Di Leo Longanesi
A cura di Paolo Ceccato
L’Italia è uno strano Paese povero che spende moltissimo per allargare la propria miseria. Ed è questo il suo lusso.
Se fossimo ricchi, forse spenderemmo meno; ma non saremmo tanto ottimisti; ci toccherebbe spendere di più per curare la malinconia di chi è costretto a vivere in una società ordinata.
La nostra ricchezza è il disordine, ed è anche, nello stesso tempo, la nostra miseria. Una qualità negativa che si compensa da sola in cento modi: con la varietà dei mestieri, con la tolleranza del cattivo prodotto, con la scarsa fiducia nello Stato e con la prepotente volontà di non morire di fame. Questa drammatica situazione, tuttavia, pone gli italiani nella privilegiata condizione di non permettere il consolidarsi di alcuna classe. Essi realizzano la vera democrazia, la più ardita e libera del mondo. Perché nulla qui dura; tutto è provvisorio e nessuno è in condizioni troppo diverse da quelle del vicino di casa. Esistono varietà di consumo, di privilegi, di proprietà, spesso di apparenze profonde, ma in realtà fra il morto di fame e il miliardario non vi è quella distanza che a prima vista si può supporre. L’uno e l’altro, in qualsiasi momento, possono invertire la posizione loro senza con ciò recar danno alla società, perché essi sono simili; entrambi di passaggio, senza radici, appoggiati su nulla, felici e infelici delle stesse cose. I piaceri e i dispiaceri che essi provano a tavola non variano di molto, e le idee e i gusti di cui sono servi non variano gran che.

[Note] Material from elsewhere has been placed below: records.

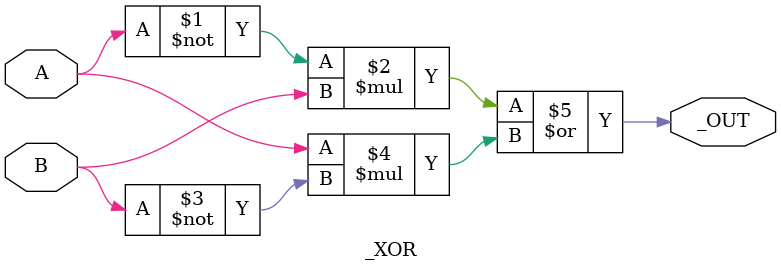
<source format=v>
module _XOR(_OUT,A,B);
//start

 //declare
 input A,B;
 output _OUT;
 
 //operate
 assign _OUT=(~A*B)|(A*~B);

//esc
endmodule
</source>
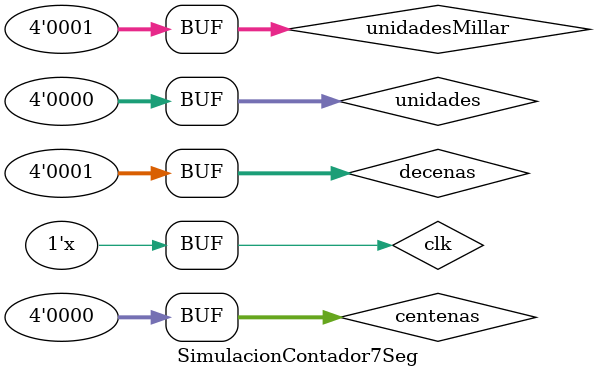
<source format=v>
`timescale 1ns / 1ps


module SimulacionContador7Seg;

	// Inputs
	reg clk;
	reg [3:0] unidades;
	reg [3:0] decenas;
	reg [3:0] centenas;
	reg [3:0] unidadesMillar;

	// Outputs
	wire [6:0] Leds7Seg;
	wire [3:0] Enable7Seg;

	// Instantiate the Unit Under Test (UUT)
	Controlador7Segmentos uut (
		.clk(clk), 
		.unidades(unidades), 
		.decenas(decenas), 
		.centenas(centenas), 
		.unidadesMillar(unidadesMillar), 
		.Leds7Seg(Leds7Seg), 
		.Enable7Seg(Enable7Seg)
	);

	initial begin
		// Initialize Inputs
		clk = 0;
		unidades = 0;
		decenas = 0;
		centenas = 0;
		unidadesMillar = 0;

		// Wait 100 ns for global reset to finish
		#100;
       
		unidades = 2;
		decenas = 0;
		centenas = 0;
		unidadesMillar = 0;
		// Add stimulus here

		#100;
       
		unidades = 2;
		decenas = 1;
		centenas = 0;
		unidadesMillar = 0;
		
		#100;
       
		unidades = 0;
		decenas = 1;
		centenas = 0;
		unidadesMillar = 1;
	end
	
	always begin #20 clk = ~clk; end
      
endmodule


</source>
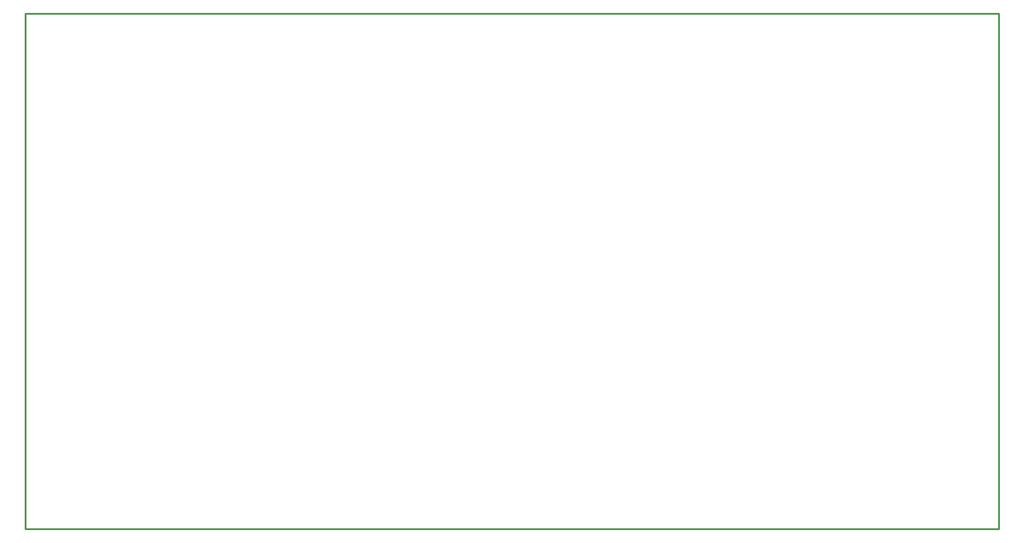
<source format=gko>
G04 Layer_Color=16711935*
%FSLAX24Y24*%
%MOIN*%
G70*
G01*
G75*
%ADD37C,0.0100*%
D37*
X0Y0D02*
X55201D01*
Y29249D01*
X0D02*
X55201D01*
X0Y0D02*
Y29249D01*
M02*

</source>
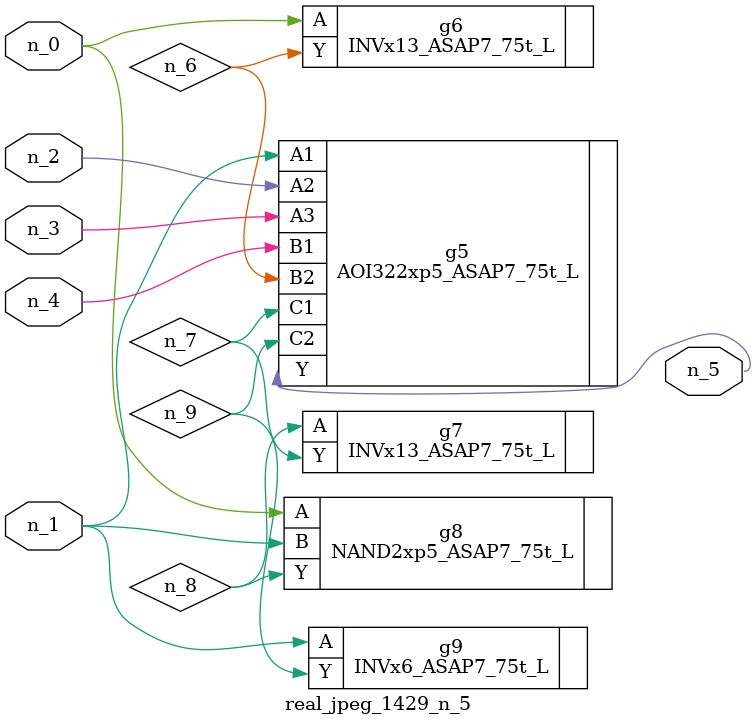
<source format=v>
module real_jpeg_1429_n_5 (n_4, n_0, n_1, n_2, n_3, n_5);

input n_4;
input n_0;
input n_1;
input n_2;
input n_3;

output n_5;

wire n_8;
wire n_6;
wire n_7;
wire n_9;

INVx13_ASAP7_75t_L g6 ( 
.A(n_0),
.Y(n_6)
);

NAND2xp5_ASAP7_75t_L g8 ( 
.A(n_0),
.B(n_1),
.Y(n_8)
);

AOI322xp5_ASAP7_75t_L g5 ( 
.A1(n_1),
.A2(n_2),
.A3(n_3),
.B1(n_4),
.B2(n_6),
.C1(n_7),
.C2(n_9),
.Y(n_5)
);

INVx6_ASAP7_75t_L g9 ( 
.A(n_1),
.Y(n_9)
);

INVx13_ASAP7_75t_L g7 ( 
.A(n_8),
.Y(n_7)
);


endmodule
</source>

La miseria, tuttavia, è ancora l’unica forza vitale del Paese e quel poco o molto che ancora regge è soltanto frutto della povertà.
Bellezze dei luoghi, patrimoni artistici, antiche chiese, antichi paesi, antiche strade, antiche parlate, cucina paesana, virtù civiche e specialità artigiane sono custoditi soltanto dalla miseria. Dove essa è sopraffatta dal sopraggiungere del capitale, ecco che si assiste alla completa rovina di ogni patrimonio artistico e morale. Perché il povero è di antica tradizione e vive in una miseria che ha radici in secolari luoghi, mentre il ricco è di fresca data, improvvisato, nemico di tutto ciò che lo ha preceduto e che l’umilia. La sua ricchezza è stata facile, di solito nata dall’imbroglio, da facili traffici, sempre, o quasi, imitando qualcosa che è nato fuori di qui. Perciò, quando l’Italia sarà sopraffatta dalla finta ricchezza che già dilaga, noi ci troveremo a vivere in un Paese di cui non conosceremo più né il volto né l’anima.
Leo Longanesi, La sua signora, 1957.